Analyses of place and health have been largely cross-sectional, and new challenges are faced as we wrangle longitudinal geographic data. Our group just published a manuscript detailing our work to clean and code data on all NYC metropolitan area businesses over the period 1990-2010. Our goal was to use twenty years of business establishment data to characterize changes in neighborhoods in terms of the retail food environment, access to physical activity venues, access to medical facilities and access to other commercial and not-for-profit establishments.
Our process included re-geocoding 3,161,715 business locations to avoid disproportionately missing data on older businesses; identifying and coding health-relevant businesses such as food sources and fitness venues across the years; and collapsing potential duplicate business records by location, year, and business category. Spot-checking was used, and the data are set up to allow for sensitivity analyses to check the robustness to these decisions as we move forward.

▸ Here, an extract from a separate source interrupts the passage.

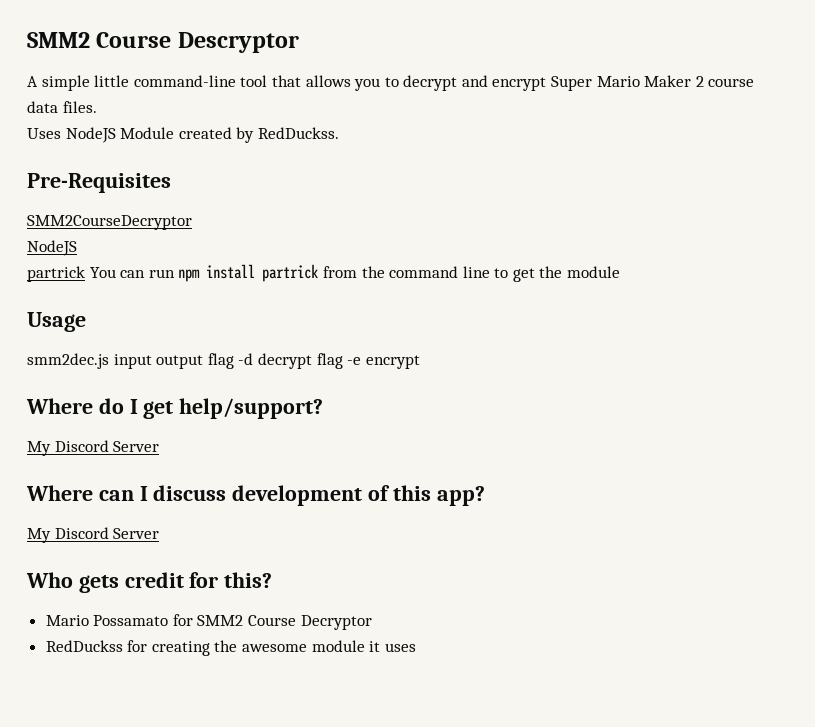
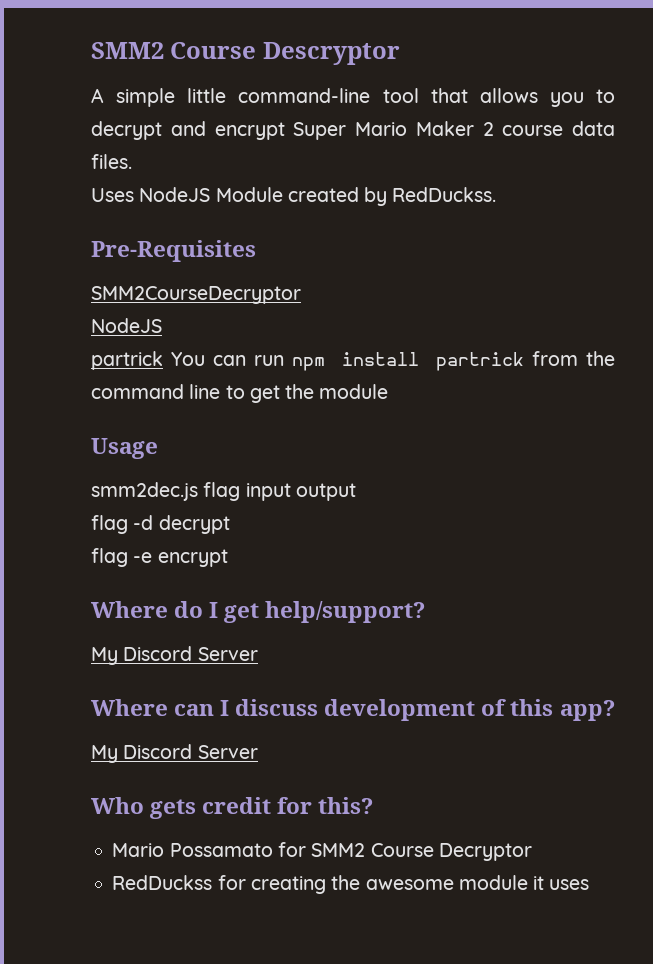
(109, 361) none -> [203,482,241,501] flag
(204, 362) none -> (356, 492) //
(312, 361) none -> (230, 524) //

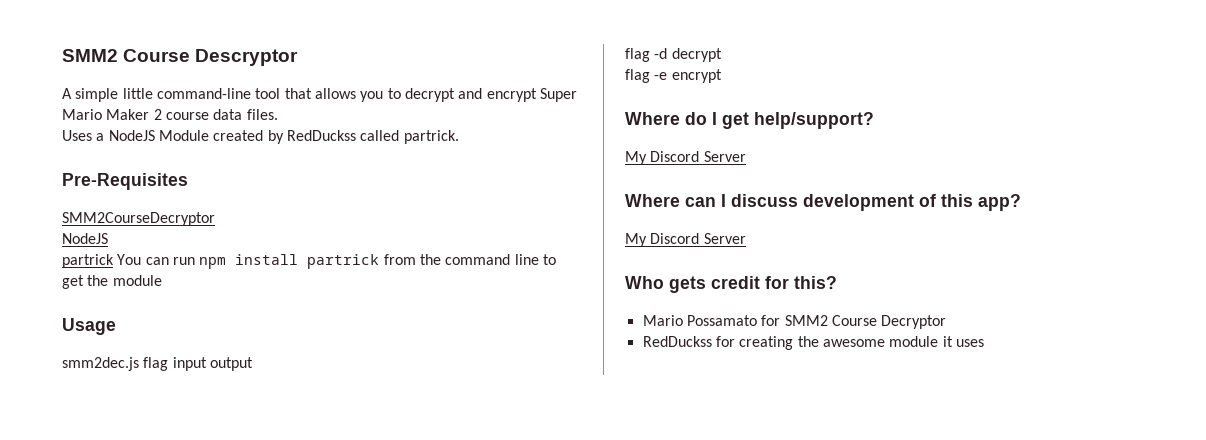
(134, 195) none -> [96,133,105,141] a
[392,187,497,202] RedDuckss. -> [286,130,459,144] RedDuckss called partrick.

This effort was championed by lead author Tanya Kaufman, who has engaged in this effort since her MPH practicum project using these data. Daniel Sheehan was the lead geographer on the project and developed the re-geocoding strategies and created time-lapse visualizations of businesses entering and existing the environment. One of Dan’s visualizations can be seen here. It shows the location of Healthy Food Outlets from 1990 to 2010.
The focus of this project was not only to understand and improve the quality of data for future analysis, but also to develop scalable approaches that can be used with the larger national dataset. We have recently been funded to purchase the nationwide business establishment data and to link these data to ongoing cohort studies of cardiovascular disease (R01AG049970-01A1, PI: Lovasi).